Extract to read:

Pant-a-losers

He’s been spending a lot of time in the past, Batiuk has, dating to this past spring when Les got yoked into being reunion chairman. The reunion committee meetings reacquainted us with Junebug and Barry Balederman, and set the stage for a Lisa tribute. The reunion itself of course was the setting for the time pool silliness, in which the Act I cast were trotted out to meet their present-day counterparts (uh, sorry Lisa!). We’ve had a couple Sophmoric Sightings sightings. And speaking of sightings, we saw Les sharing the park bench again with Lisa’s ghost. And speaking of Lisa, we’ve once again dragged out those damned VHS tapes , this time to bake ’em and digitize ’em and preserve ’em for. Ever.

Record excerpts:

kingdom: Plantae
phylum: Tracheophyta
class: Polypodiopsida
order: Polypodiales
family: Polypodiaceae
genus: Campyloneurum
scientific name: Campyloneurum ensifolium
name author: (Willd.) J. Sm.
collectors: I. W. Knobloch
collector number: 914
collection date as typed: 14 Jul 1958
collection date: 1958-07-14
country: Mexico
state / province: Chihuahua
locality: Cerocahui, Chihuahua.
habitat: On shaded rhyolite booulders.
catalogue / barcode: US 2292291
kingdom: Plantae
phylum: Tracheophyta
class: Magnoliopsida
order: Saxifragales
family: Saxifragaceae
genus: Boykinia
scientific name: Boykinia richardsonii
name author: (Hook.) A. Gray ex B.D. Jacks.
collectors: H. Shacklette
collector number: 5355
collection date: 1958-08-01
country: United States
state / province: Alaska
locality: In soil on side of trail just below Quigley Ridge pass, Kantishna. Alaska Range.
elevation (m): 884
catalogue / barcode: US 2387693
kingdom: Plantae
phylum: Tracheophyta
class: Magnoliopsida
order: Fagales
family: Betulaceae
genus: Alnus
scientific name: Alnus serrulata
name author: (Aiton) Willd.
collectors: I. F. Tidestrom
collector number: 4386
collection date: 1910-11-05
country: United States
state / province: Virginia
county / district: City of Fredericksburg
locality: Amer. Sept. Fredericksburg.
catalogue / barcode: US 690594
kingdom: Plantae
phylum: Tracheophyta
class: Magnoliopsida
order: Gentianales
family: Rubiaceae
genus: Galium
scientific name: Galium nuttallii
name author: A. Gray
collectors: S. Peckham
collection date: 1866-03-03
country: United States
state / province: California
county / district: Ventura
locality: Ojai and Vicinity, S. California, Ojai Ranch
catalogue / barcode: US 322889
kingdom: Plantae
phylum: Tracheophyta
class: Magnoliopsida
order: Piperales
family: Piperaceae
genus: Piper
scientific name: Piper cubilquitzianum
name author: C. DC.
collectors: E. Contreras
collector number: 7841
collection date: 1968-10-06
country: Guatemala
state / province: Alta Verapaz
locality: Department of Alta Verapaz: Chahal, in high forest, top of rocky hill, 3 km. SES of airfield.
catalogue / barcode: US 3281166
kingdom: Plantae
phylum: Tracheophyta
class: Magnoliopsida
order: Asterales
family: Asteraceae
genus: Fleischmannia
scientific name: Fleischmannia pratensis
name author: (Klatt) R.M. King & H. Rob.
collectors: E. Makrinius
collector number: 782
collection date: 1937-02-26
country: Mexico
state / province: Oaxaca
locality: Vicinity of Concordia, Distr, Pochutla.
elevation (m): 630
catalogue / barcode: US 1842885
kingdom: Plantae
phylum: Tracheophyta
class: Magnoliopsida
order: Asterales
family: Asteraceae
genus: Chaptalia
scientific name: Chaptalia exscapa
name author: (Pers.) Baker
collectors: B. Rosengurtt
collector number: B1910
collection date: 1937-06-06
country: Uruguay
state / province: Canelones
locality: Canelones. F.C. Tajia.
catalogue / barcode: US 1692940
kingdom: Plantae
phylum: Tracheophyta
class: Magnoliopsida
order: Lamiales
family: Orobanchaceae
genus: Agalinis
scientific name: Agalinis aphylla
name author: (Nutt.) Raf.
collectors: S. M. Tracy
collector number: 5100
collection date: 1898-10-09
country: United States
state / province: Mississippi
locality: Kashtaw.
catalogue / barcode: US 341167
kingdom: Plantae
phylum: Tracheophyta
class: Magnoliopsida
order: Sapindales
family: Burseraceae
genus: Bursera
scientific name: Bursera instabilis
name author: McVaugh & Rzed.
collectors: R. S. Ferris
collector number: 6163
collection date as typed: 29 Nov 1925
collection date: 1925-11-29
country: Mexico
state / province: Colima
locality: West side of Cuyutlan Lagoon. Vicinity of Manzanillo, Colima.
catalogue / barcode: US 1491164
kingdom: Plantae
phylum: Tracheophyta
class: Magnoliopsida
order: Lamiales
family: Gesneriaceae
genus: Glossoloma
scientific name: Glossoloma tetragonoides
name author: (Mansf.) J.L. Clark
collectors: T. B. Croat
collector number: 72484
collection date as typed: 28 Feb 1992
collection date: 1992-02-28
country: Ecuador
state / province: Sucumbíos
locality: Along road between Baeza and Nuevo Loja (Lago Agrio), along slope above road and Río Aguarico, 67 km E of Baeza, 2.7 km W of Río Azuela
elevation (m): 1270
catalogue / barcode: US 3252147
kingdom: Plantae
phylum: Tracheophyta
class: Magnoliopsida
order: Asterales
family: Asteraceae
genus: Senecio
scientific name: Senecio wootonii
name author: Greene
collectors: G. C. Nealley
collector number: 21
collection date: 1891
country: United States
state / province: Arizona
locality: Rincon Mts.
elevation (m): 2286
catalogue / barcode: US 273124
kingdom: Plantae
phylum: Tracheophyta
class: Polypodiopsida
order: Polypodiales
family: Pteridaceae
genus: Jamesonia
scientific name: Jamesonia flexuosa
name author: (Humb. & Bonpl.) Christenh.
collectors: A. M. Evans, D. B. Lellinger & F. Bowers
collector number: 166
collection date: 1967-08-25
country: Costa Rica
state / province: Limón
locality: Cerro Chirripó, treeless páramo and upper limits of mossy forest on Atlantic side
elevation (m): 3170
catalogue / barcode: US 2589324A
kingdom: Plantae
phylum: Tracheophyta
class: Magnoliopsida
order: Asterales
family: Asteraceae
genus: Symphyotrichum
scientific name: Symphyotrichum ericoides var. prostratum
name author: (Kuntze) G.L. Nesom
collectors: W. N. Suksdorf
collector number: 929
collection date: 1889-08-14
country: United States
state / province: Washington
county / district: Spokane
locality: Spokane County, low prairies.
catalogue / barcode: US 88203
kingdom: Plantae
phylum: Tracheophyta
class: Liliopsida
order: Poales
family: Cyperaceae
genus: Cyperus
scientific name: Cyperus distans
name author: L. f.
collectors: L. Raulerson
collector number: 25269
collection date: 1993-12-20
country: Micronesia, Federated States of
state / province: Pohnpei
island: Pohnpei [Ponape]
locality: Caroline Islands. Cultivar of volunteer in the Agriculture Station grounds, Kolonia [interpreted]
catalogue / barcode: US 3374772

Directions:
1. Answer these questions about the post on the reunion storyline.
(a) What role did Les get yoked into this past spring?
(b) Which two people did the reunion committee meetings reacquaint readers with?
(c) What is being done to the VHS tapes this time?
2. Reproduce word for word the part of the post starting with "Pant-a-losers" and going on through "preserve ’em for. Ever.".
Use only the post to do the tasks.

Responses for each task:
1.
(a) Reunion chairman.
(b) Junebug and Barry Balederman.
(c) They are being baked, digitized and preserved.

2.
Pant-a-losers

He’s been spending a lot of time in the past, Batiuk has, dating to this past spring when Les got yoked into being reunion chairman. The reunion committee meetings reacquainted us with Junebug and Barry Balederman, and set the stage for a Lisa tribute. The reunion itself of course was the setting for the time pool silliness, in which the Act I cast were trotted out to meet their present-day counterparts (uh, sorry Lisa!). We’ve had a couple Sophmoric Sightings sightings. And speaking of sightings, we saw Les sharing the park bench again with Lisa’s ghost. And speaking of Lisa, we’ve once again dragged out those damned VHS tapes , this time to bake ’em and digitize ’em and preserve ’em for. Ever.